Alex Schweder makes art about architecture: the way we inhabit it, the way it inhabits us, and the sometimes porous border between the two. He refers to his work as “performance architecture” in order to emphasize the bodily nature of his objects and installations.
Schweder was trained as an architect; he moved into art to better explore his interest in bodies in space and the space in bodies. In the artist’s own words, his work investigates “the permeability between buildings and the bodies that occupy them. We construct our built world; it thereafter constructs us as occupying subjects.”

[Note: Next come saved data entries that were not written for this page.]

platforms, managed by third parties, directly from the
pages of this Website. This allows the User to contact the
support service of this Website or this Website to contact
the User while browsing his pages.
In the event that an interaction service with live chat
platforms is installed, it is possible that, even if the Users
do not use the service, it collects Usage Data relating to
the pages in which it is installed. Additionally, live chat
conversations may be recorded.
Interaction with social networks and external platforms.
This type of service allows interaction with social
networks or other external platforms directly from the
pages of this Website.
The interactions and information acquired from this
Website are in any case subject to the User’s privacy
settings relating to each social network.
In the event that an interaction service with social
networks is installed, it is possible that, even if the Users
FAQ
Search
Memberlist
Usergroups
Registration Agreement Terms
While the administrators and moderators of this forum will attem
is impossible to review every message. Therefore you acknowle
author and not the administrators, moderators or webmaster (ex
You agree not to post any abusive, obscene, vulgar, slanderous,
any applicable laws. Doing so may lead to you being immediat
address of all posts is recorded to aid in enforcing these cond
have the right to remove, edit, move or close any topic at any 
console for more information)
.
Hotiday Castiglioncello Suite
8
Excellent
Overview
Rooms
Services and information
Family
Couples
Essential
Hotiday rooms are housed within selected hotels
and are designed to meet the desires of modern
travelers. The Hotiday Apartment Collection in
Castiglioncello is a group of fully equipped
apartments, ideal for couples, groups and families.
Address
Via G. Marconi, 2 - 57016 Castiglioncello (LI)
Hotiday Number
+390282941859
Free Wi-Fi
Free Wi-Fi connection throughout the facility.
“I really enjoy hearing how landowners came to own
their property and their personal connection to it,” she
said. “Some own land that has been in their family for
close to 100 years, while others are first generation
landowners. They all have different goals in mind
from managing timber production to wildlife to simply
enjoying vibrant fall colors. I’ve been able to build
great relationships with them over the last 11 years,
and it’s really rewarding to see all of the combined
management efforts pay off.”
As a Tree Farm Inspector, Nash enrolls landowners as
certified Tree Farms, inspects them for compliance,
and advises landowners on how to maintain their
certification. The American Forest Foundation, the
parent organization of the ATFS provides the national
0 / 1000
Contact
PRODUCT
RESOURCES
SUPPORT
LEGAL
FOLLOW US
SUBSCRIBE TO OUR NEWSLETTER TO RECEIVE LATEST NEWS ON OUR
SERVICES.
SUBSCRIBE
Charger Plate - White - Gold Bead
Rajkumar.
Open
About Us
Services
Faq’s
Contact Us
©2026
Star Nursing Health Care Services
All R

Schweder’s exhibitions at the Ice Plant and the Locker Plant were designed specifically for those locales, and both invited or allowed for the active participation of visitors/viewers. At the Locker Plant, text pieces installed on walls and floors invited visitors to perform simples operations in order to alter the dynamics of the space. A sample floor-text spanning two rooms: “Inhale this warmer room, exhale it into the cooler room, until their temperatures are the same.”
At the Ice Plant two works, one indoors and one out, made use of video projectors and mechanically induced precipitation. In the courtyard, sprinklers made mist, which served as a “screen” for a cyclical loop of video projections: green rectangular shapes, recessed one behind another, which rose, fell, and moved through the mist in ever-shifting patterns.

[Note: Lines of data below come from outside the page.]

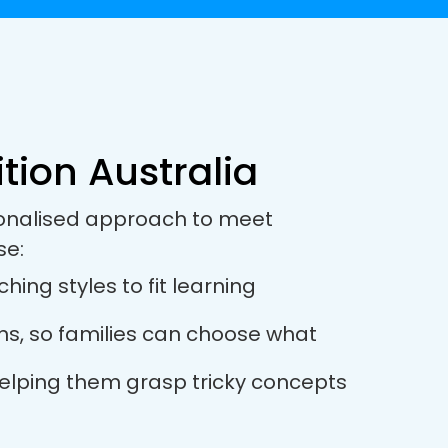
tion Australia
rsonalised approach to meet
se:
hing styles to fit learning
ions, so families can choose what
 helping them grasp tricky concepts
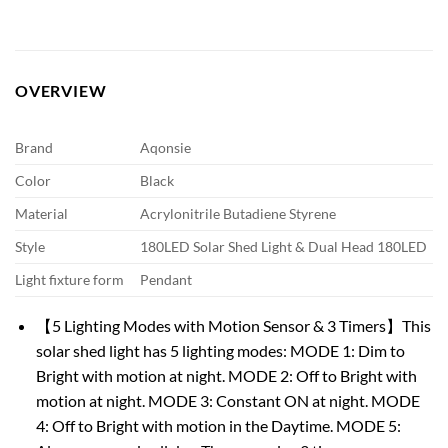
OVERVIEW
Brand
Aqonsie
Color
Black
Material
Acrylonitrile Butadiene Styrene
Style
180LED Solar Shed Light & Dual Head 180LED
Light fixture form
Pendant
【5 Lighting Modes with Motion Sensor & 3 Timers】This
solar shed light has 5 lighting modes: MODE 1: Dim to
Bright with motion at night. MODE 2: Off to Bright with
motion at night. MODE 3: Constant ON at night. MODE
4: Off to Bright with motion in the Daytime. MODE 5:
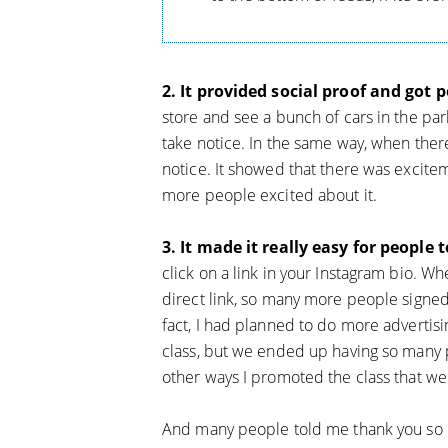
2. It provided social proof and got 
store and see a bunch of cars in the park
take notice. In the same way, when ther
notice. It showed that there was excitem
more people excited about it.
3. It made it really easy for people t
click on a link in your Instagram bio. W
direct link, so many more people signed
fact, I had planned to do more advertis
class, but we ended up having so many 
other ways I promoted the class that we
And many people told me thank you so m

Inside the Ice Plant, more green shapes were projected into a small-scale artificial snowstorm. (Two snow-making machines in the rafters provided the snowfall.) Both indoors and out, the projected shapes resembled stacked architectural sections at one moment, phantasmal apertures the next: unreliable exits and entrances, flickering greenly in the mist and snow.

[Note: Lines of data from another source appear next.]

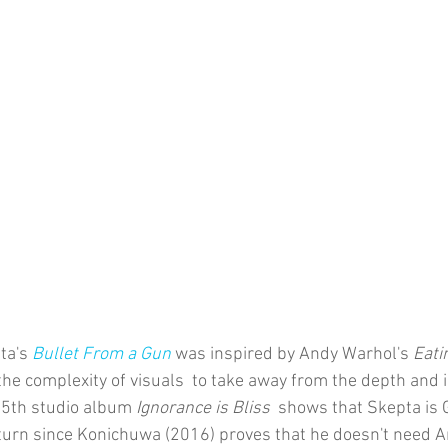
ta's 
Bullet From a Gun
was inspired by Andy Warhol's 
Eati
the complexity of visuals  to take away from the depth and i
s 5th studio album 
Ignorance is Bliss 
 shows that Skepta is 
turn since Konichuwa (2016) proves that he doesn't need 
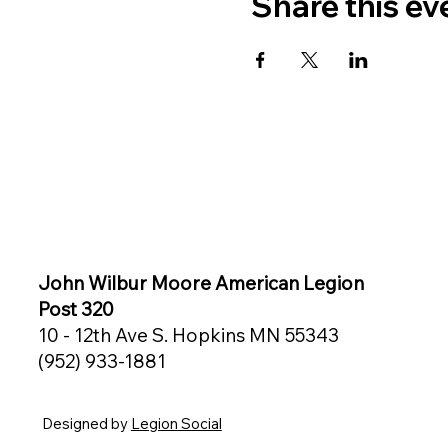
Share this ev
John Wilbur Moore American Legion
Post 320
10 - 12th Ave S. Hopkins MN 55343
(952) 933-1881
Designed by
Legion Social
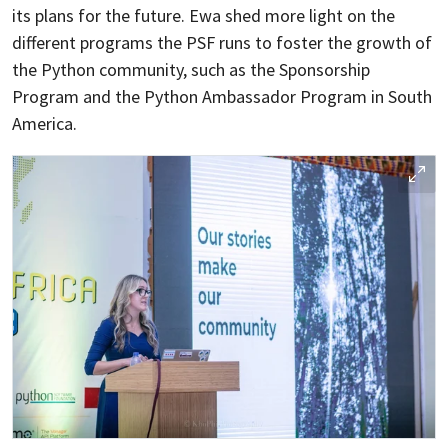
its plans for the future. Ewa shed more light on the
different programs the PSF runs to foster the growth of
the Python community, such as the Sponsorship
Program and the Python Ambassador Program in South
America.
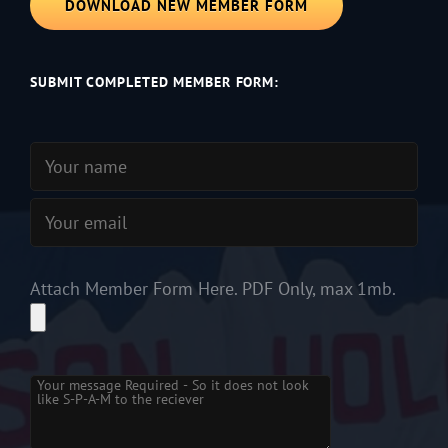
DOWNLOAD NEW MEMBER FORM
SUBMIT COMPLETED MEMBER FORM:
Attach Member Form Here. PDF Only, max 1mb.
Please leave this field empty.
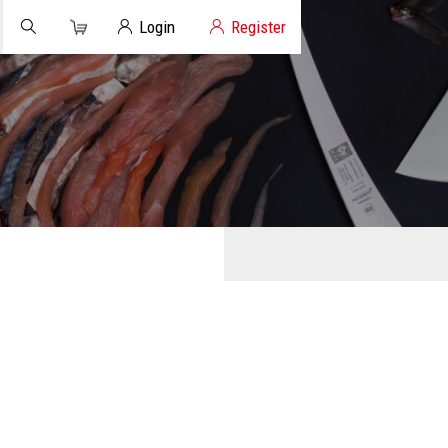
Cart
Client Login
Login
Register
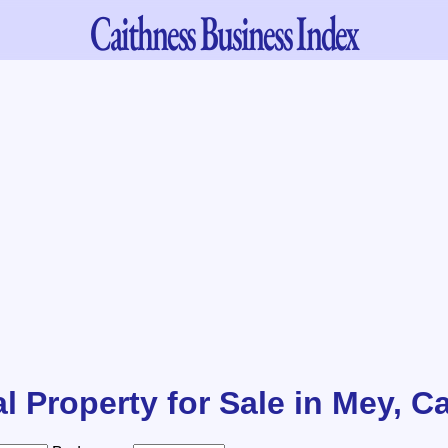
Caithness
Business Index
l Property for Sale in Mey, C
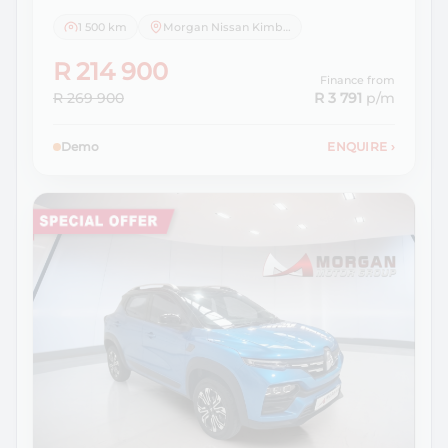
1 500 km
Morgan Nissan Kimberley
R 214 900
Finance from
R 269 900
R 3 791
p/m
Demo
ENQUIRE
›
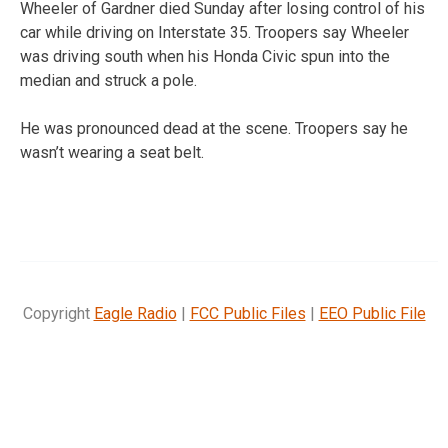
Wheeler of Gardner died Sunday after losing control of his
car while driving on Interstate 35. Troopers say Wheeler
was driving south when his Honda Civic spun into the
median and struck a pole.
He was pronounced dead at the scene. Troopers say he
wasn’t wearing a seat belt.
Copyright
Eagle Radio
|
FCC Public Files
|
EEO Public File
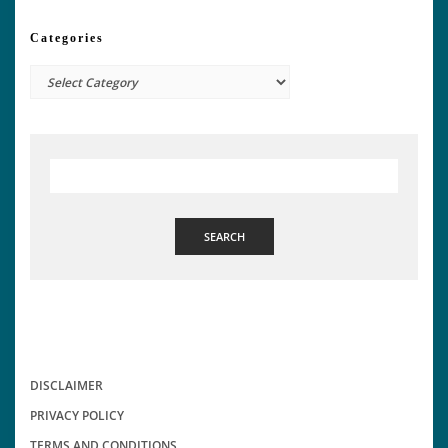
Categories
Categories
SEARCH
DISCLAIMER
PRIVACY POLICY
TERMS AND CONDITIONS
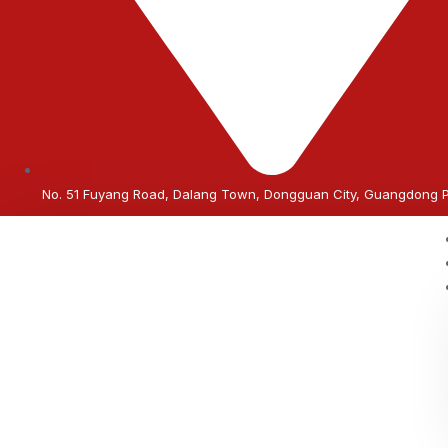
No. 51 Fuyang Road, Dalang Town, Dongguan City, Guangdong 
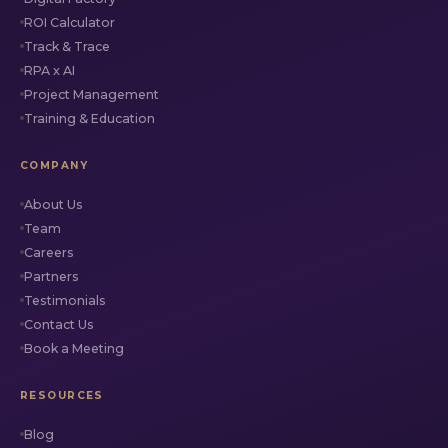
ROI Calculator
Track & Trace
RPA x AI
Project Management
Training & Education
COMPANY
About Us
Team
Careers
Partners
Testimonials
Contact Us
Book a Meeting
RESOURCES
Blog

Alex Schweder has a Bachelors degree in Architecture from Pratt Institute (1993) and a Masters in Architecture from Princeton University (1998). He was a Fellow of Architecture at the American Academy of Rome in 2006. Since his switch from architecture to art in the early ’00s, he has exhibited work in many galleries and museums in the Pacific Northwest and elsewhere. He is the recipient of a 2009 Pollock-Krasner grant.